İş sağlığı ve güvenliğinin ulusal kaynakları Anayasa, kanun, tüzük ve yönetmeliklerden oluşmakla birlikte konu ile ilgili temel kanun olan 6331 sayılı İş Sağlığı ve Güvenliği Kanunu biraz daha ayrıntılı incelenecektir.

a) Anayasa

Hukuk sistemimizde kaynaklar sıralamasında en üstte yer alan Anayasanın 11. maddesine göre, Anayasa hükümleri, yasama, yürütme ve yargı organlarını, idare makamlarını ve diğer kuruluş ve kişileri bağlayan temel hukuk kurallarıdır. Anayasada doğrudan iş sağlığı ve güvenliği hakkı başlığını taşıyan bir düzenleme bulunmamakla birlikte Anayasanın birçok hükmü birlikte değerlendirildiğinde iş sağlığı ve güvenliği hakkının Anayasal dayanağı bulunduğu söylenebilir37.

Anayasanın 2. maddesinde düzenlenen sosyal devlet ilkesinin önemli gereklerinden birisi de çalışanların iş kazası ve meslek hastalıkları karşısında korunmasıdır. Anayasanın 5. Maddesine göre, “Devletin temel amaç ve görevleri, … kişilerin ve toplumun refah, huzur ve mutluluğunu sağlamak; kişinin temel hak ve hürriyetlerini, sosyal hukuk devleti ve adalet ilkeleriyle bağdaşmayacak surette sınırlayan siyasal, ekonomik ve sosyal engelleri kaldırmaya, insanın maddi ve manevi varlığının gelişmesi için gerekli şartları hazırlamaya çalışmaktır. Çalışanların iş kazaları ve meslek hastalıkları karşısında korunmaları için alınması gereken önlemler de çalışanın maddi ve manevi varlığının gelişmesi için gereken şartlar arasında yer alır38.
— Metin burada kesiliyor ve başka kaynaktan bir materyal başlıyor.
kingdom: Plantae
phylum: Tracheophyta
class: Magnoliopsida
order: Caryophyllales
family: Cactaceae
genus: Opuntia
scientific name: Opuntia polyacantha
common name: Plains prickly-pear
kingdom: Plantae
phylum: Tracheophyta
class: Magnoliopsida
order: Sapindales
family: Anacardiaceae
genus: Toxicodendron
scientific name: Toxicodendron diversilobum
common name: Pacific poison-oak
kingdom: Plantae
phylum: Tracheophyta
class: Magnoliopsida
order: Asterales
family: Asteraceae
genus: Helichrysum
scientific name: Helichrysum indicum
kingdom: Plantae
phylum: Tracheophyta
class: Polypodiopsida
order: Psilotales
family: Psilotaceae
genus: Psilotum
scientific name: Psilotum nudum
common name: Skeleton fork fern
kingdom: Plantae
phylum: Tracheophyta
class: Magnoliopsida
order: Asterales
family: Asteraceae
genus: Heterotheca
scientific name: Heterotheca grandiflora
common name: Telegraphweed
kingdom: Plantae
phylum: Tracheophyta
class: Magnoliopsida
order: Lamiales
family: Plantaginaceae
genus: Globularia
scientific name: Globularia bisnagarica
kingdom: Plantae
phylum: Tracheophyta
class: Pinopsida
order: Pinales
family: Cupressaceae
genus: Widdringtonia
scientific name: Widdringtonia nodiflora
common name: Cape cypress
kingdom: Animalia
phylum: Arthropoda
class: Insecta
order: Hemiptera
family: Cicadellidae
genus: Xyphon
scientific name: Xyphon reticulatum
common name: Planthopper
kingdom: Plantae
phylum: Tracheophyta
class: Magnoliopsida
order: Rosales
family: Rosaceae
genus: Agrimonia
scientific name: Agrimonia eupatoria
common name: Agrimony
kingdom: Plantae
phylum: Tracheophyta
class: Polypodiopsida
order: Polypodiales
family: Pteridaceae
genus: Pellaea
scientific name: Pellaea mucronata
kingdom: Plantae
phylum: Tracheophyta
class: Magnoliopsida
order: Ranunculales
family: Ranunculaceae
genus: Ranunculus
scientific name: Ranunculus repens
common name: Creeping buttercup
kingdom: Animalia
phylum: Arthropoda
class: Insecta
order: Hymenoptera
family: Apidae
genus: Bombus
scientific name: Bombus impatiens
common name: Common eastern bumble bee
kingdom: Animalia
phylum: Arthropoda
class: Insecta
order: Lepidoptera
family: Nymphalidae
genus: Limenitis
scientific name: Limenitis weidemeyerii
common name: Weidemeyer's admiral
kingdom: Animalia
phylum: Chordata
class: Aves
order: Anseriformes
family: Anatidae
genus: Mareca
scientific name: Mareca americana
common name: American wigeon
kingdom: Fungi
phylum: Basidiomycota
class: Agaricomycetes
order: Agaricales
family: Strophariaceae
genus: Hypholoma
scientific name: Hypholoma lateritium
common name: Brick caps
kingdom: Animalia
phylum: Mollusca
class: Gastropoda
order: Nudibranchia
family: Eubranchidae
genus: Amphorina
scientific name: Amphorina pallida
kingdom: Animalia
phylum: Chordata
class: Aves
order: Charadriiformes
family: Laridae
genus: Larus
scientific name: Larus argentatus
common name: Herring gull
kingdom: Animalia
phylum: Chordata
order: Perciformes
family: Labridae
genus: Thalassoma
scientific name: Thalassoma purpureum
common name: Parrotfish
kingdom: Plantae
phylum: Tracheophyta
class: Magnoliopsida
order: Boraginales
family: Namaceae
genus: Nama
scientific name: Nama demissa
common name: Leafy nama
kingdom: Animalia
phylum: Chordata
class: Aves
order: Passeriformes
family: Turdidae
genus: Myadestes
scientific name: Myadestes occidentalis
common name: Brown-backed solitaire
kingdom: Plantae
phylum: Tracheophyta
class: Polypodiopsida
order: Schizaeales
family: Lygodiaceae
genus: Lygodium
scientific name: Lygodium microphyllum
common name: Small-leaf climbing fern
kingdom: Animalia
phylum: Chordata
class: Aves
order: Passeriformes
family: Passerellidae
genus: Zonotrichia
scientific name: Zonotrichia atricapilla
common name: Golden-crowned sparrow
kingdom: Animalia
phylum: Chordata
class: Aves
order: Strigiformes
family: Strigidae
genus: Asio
Anayasanın 17. maddesinde yer alan herkes, yaşama, maddi ve manevi varlığını koruma ve geliştirme hakkına sahiptir hükmü de iş sağlığı ve güvenliğinin dayanağı olan hükümlerdendir. Yine, hiç kimsenin zorla çalıştırılamayacağı ve angaryanın yasak olduğunu belirten 18. madde, kimsenin yaşına, cinsiyetine ve gücüne uymayan işlerde çalıştırılamayacağını düzenleyen 50. madde, herkesin sağlıklı ve dengeli bir çevrede yaşama hakkının olduğunu belirten 56. madde ve 60. maddede düzenlenen sosyal güvenlik hakkı, iş kazası geçiren ve meslek hastalığına yakalanan çalışanın sosyal güvenliğini güvence altına alan düzenlemelerdendir.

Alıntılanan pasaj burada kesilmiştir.